2 - As pessoas colectivas ou outras entidades sujeitas a IRC que não tenham sede nem direcção efectiva em território português e neste disponham de estabelecimento estável poderão adoptar um período anual de imposto diferente do estabelecido no número anterior, o qual deverá ser mantido durante, pelo menos, nos cinco exercícios imediatos.
(Redacção da Lei nº 39-B/94, de 27 de Novembro)
3 - O Ministro das Finanças poderá, a requerimento dos interessados, tornar extensiva a outras entidades a faculdade prevista no número anterior e nas condições dele constantes, quando razões de interesse económico o justifiquem.
(Redacção da Lei nº 39-B/94, de 27 de Novembro)

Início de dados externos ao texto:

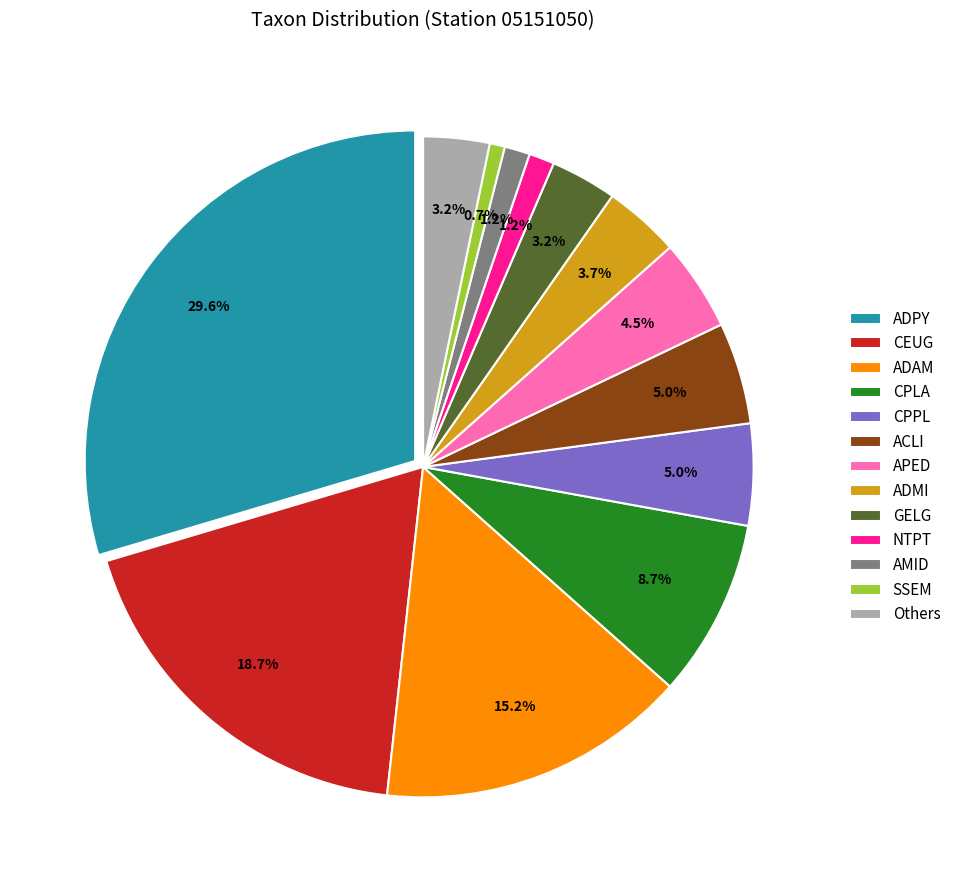

To the nearest percent, what portion does AMID represent?

1%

4 - O período de tributação poderá, no entanto, ser inferior a um ano:
a) No exercício do início de tributação, em que é constituído pelo período decorrido entre a data em que se iniciam actividades ou se começam a obter rendimentos que dão origem a sujeição a imposto e o fim do exercício;
b) No exercício da cessação da actividade, em que é constituído pelo período decorrido entre o início do exercício e a data da cessação da actividade;
c) Quando as condições de sujeição a imposto ocorram e deixem de verificar-se no mesmo exercício, em que é constituído pelo período efectivamente decorrido;
d) No exercício em que, de acordo com o número 3, seja adoptado um período de tributação diferente do que vinha sendo seguido nos termos gerais, em que é constituído pelo período decorrido entre o início do ano civil e o dia imediatamente anterior ao do início do novo período.

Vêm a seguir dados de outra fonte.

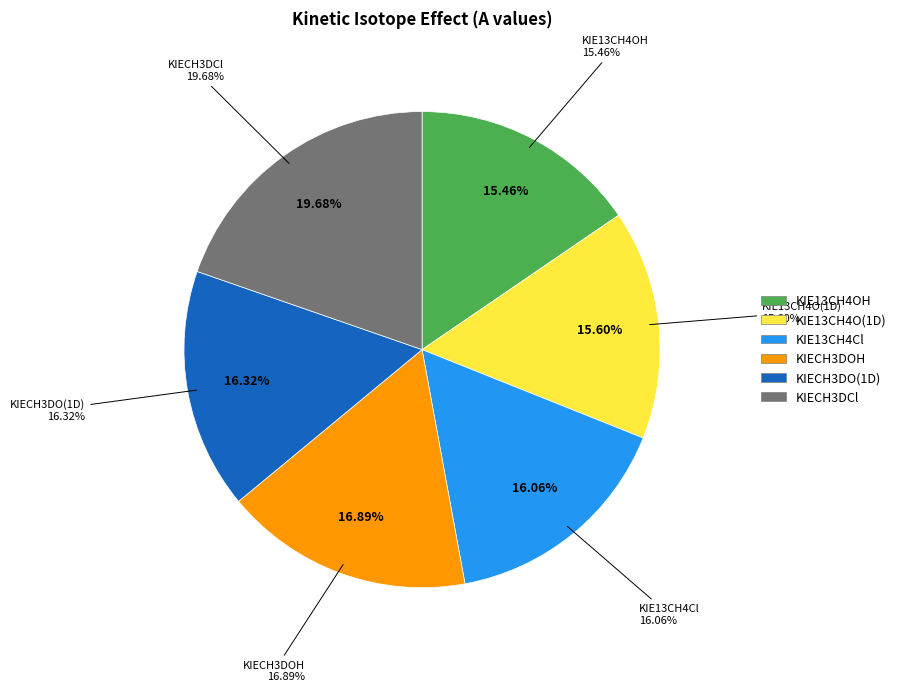

Is KIECH3DOH the majority of the pie?

No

5 - Para efeitos deste Código, a cessação da actividade ocorre:
a) Relativamente às entidades com sede ou direcção efectiva em território português, na data do encerramento da liquidação, ou na data da fusão ou cisão, quanto às sociedades extintas em consequência destas, ou na data em que a sede e a direcção efectiva deixem de se situar em território português, ou na data em que se verificar a aceitação da herança jacente ou em que tiver lugar a declaração de que esta se encontra vaga a favor do Estado ou ainda na data em que deixarem de verificar-se as condições de sujeição a imposto;
b) Relativamente às entidades que não tenham sede ou direcção efectiva em território português, na data em que cessarem totalmente o exercício da sua actividade através de estabelecimento estável ou deixarem de obter rendimentos em território português.
6 - O período de tributação poderá ser superior a um ano relativamente a sociedades e outras entidades em liquidação, em que terá a duração correspondente à desta, nos termos estabelecidos neste Código.

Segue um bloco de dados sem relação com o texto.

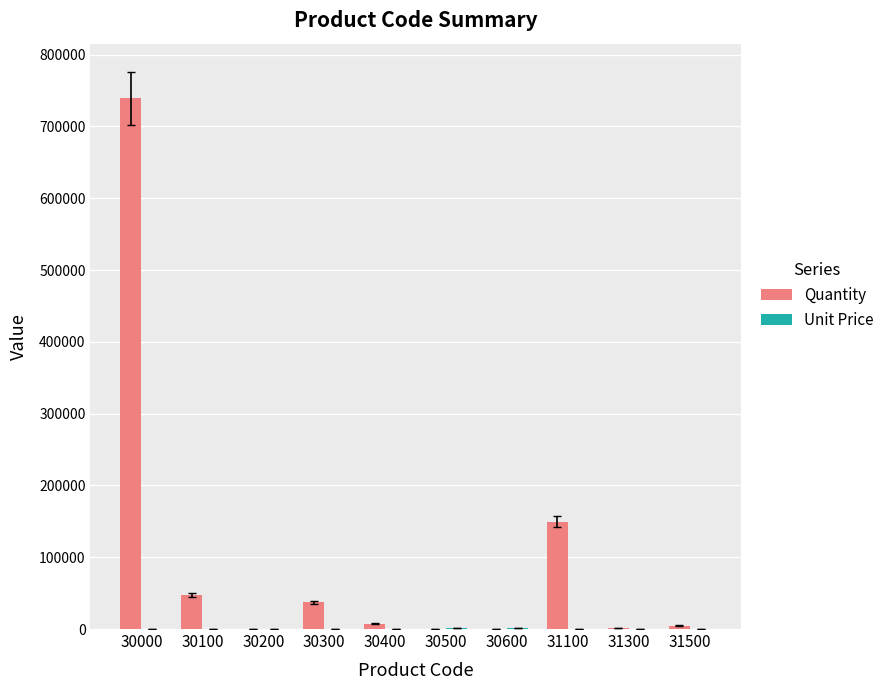

Does the chart contain stacked bars?

No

7 - O facto gerador do imposto considera-se verificado no último dia do período de tributação.
8 - Exceptuam-se do disposto no número anterior os seguintes rendimentos, obtidos por entidades não residentes, que não sejam imputáveis a estabelecimento estável situado em território português:
a) Ganhos resultantes da transmissão onerosa de imóveis e ganhos mencionados na alínea b) do número 3 do artigo 4º, em que o facto gerador se considera verificado na data da transmissão;
b) Rendimentos objecto de retenção na fonte
a título definitivo em que o facto gerador se considera verificado na data em
que ocorra a obrigação de efectuar aquela.